Where HPV vaccination programmes have been implemented effectively, the benefits are already very apparent. Several countries that have introduced HPV vaccines to their immunization programme have reported a 50% decrease in the incidence rate of uterine cervix precancerous lesions among younger women. In contrast, the mortality rate from cervical cancer in Japan, where HPV vaccination is not proactively recommended, increased by 3.4% from 1995 to 2005 and is expected to increase by 5.9% from 2005 to 2015. This acceleration in disease burden is particularly evident among women aged 15–44 years.28 Ten years after introduction, global HPV vaccine uptake remains slow, and the countries that are most at risk for cervical cancer are those least likely to have introduced the vaccine. Since licensure of HPV vaccines, GACVS has found no new adverse events of concern based on many very large, high quality studies. The new data presented at this meeting have strengthened this position.

上記英文の大まかな内容:

WHOが推進しているHPVワクチンの接種計画は,極めて高率が良く,ワクチンのもたらす恩恵は計り知れない。ワクチンを積極的に導入した国々は,若い女性において,子宮頚癌の前癌病変が,50%減少していることを認めています。

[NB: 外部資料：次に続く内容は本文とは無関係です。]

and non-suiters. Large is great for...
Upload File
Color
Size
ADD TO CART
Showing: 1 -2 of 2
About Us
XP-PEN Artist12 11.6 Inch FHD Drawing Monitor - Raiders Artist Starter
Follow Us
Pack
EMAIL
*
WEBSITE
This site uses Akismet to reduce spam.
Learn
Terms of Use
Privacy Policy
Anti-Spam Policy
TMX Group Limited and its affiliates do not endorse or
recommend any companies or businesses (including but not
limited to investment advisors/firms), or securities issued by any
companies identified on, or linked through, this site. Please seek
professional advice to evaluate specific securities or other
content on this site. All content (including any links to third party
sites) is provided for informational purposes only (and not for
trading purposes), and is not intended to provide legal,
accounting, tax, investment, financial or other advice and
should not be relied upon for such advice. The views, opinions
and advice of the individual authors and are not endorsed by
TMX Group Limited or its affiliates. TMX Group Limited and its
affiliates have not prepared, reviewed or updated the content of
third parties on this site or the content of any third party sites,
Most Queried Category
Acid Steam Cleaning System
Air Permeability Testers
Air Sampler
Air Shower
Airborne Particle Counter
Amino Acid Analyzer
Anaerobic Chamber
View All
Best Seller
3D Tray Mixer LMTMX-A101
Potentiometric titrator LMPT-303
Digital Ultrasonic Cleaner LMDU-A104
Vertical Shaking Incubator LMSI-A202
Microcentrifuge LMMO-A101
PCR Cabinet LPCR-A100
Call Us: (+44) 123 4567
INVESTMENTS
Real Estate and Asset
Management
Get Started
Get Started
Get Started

それに反して,日本(Japan)に於いては「接種勧奨差し控え」のため,子宮頚がんによる死亡率が1995~2005年の間に,5.9%増加しています。この日本における死亡率の増加は,15~44歳の女性に於いて極めて顕著です。(訳者の注釈:子宮頚がんは若い女性に多く,そのため,9年間の「接種勧奨差し控え」により,多くの若い女性が子宮癌で死んでいったと述べています。)

ワクチンが導入されてから約10年になりますが,世界的に見ると,ワクチン接種の普及は緩徐であり,子宮頚がんによる死亡リスクの高い国は,ワクチンの導入に消極的な国に限られています。ワクチンの認可以後,WHOの安全性諮問委員会は,極めて巨大な母集団で,そして科学的に極めて質の高い調査・研究を行ってきましたが,問題となるような有害事象(副作用)が生じた症例を,1例たりとも,認めていません。

《Centers for Disease Control and Prevention》

米国疾病予防管理センター。 疾病対策センター。

新型コロナウイルスで有名となった,米国のCDCでは,2021年までに1億3,500万回接種したデーターを基に,その安全性と有効性について下記サイトにおいて記載している。

HPV Vaccine Safety and Effectiveness Data by CDC

HPVワクチンは,世界中の国で接種されているが,「接種勧奨差し控え」などが出され,9年間もの間,HPVワクチンの接種を,殆どの人が受けなかったのは,唯一,日本だけです。

それでは,何故このような事態になってしまったのでしょう??

この問題を迷宮入りに陥れている原因は,薬事協議会,HPVワクチン薬害訴訟全国原告団が入っており,因果関係の明白なサリドマイドやスモンと同位置にあることです。

因果関係も明確でないのに,何故このようなこと至ったのかは,一切不明です。